APUs on a laptop consume less power as compared to laptops that have a separate graphics chip on them.

2- When You Should Go With CPU and Dedicated Graphics Card?

Obviously, you should build a system around a powerful CPU and graphics card when you are dealing with professional content creation or AAA gaming. For example, if you are a professional video editor, you’ll need a faster CPU for video editing and a powerful graphics card.

Unlike an APU that has a limited number of cores, a dedicated CPU has a higher number of cores for processing images and videos. Also, a GPU has billions of transistors as compared to an APU, this makes a GPU faster in carrying out the toughest of graphical tasks.

So if you do not care about budget and all you need is a solid performance, then I recommend you with a separate CPU along with a decent graphics card.

However, keep in mind that going with a separate CPU and graphics card would need you to have a higher wattage power supply on your system. Performance-based CPUs come with higher TDP and can consume as far as 95W or 105W of power under peak load.

But there are processors that consume low power while delivering the maximum performance juice when paired with a good graphics card.


Personally, I prefer a CPU + Dedicated GPU setup over an APU setup.
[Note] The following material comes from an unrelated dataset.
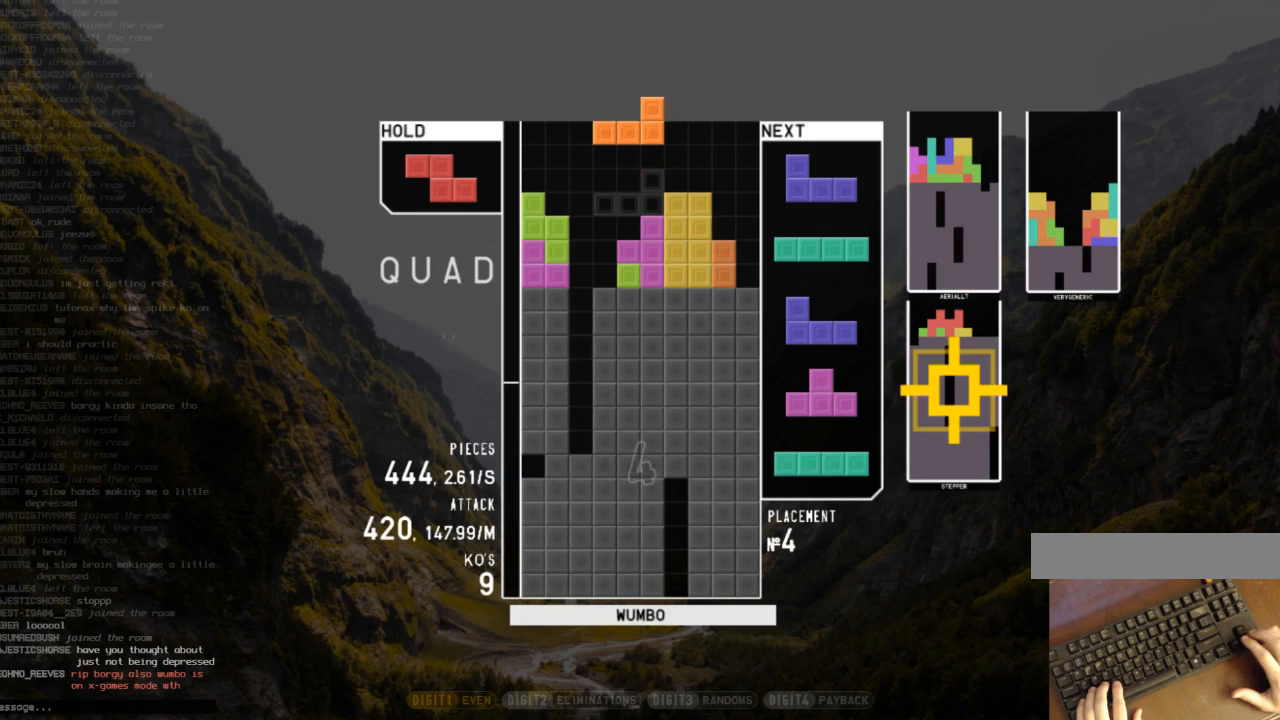
{"keys": [], "events": [[67, "down", "up"], [100, "z", "down"], [200, "right", "up"], [200, "z", "up"], [233, "down", "down"], [300, "down", "up"], [400, "x", "down"], [433, "left", "down"], [467, "left", "up"], [467, "x", "up"]]}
I play a lot of AAA games and also do a lot of content creation, so raw power is all I need. The type of performance that I require cannot come alone from an APU. No matter if it’s a Ryzen 7000 APU or Intel’s Core i9 13th generation processor.

APUs are a good-to-go option if you have a certain budget cap or if you are not dealing with heavy graphical rendering tasks. Also, the presence of an APU on a notebook or laptop would add some extra hours to the battery life.

A single APU is cheaper as compared to a separate CPU + dedicated graphics card. But it cannot outperform the combined power of a CPU and discrete graphics card. Again, it’s up to you which one to choose as per your need and budget.


How much RAM do you need for an APU?

For an APU to work properly, you should have at least 2GB to 4GB RAM on your computer. But for higher performance and to stay on the safe side, I’ll recommend going with at least 16GB or a higher number.

The more workload you’ll throw on your system, the more memory you will need to allocate. Most APUs allow you to automatically or manually allocate the portion of your RAM for better performance.

Can I use an APU along with a discrete GPU?

Yes, you can pair an APU with a dedicated graphics card for better performance. You can also disable the iGPU option in your BIOS to notify the system to only use the discrete video memory.

However, I do not recommend this as the system automatically switches between an iGPU and a dedicated graphics card with respect to the type of workload. And if you have an APU and dedicated graphics card on a laptop, this would help in extending the battery life of your machine.

Can you use an APU as a CPU?

Your APU is automatically running as a CPU where needed. You should do nothing to make it work as a CPU. Yes, you can disable the iGPU part of your APU to make it work like a CPU only.

In order to disable the iGPU, go to your “Device Manager” and look for “Display Adapter“. Now select the iGPU, right-click on it, and then “Disable” it.

Is an APU good for gaming?

It depends upon the type of games that you are playing. I have tested some 15 years old game titles on Ryzen 7 5700G APU at 720p settings, and all of those were playable without any lags. Some less GPU-intensive games can also be played at 1080p settings on an APU.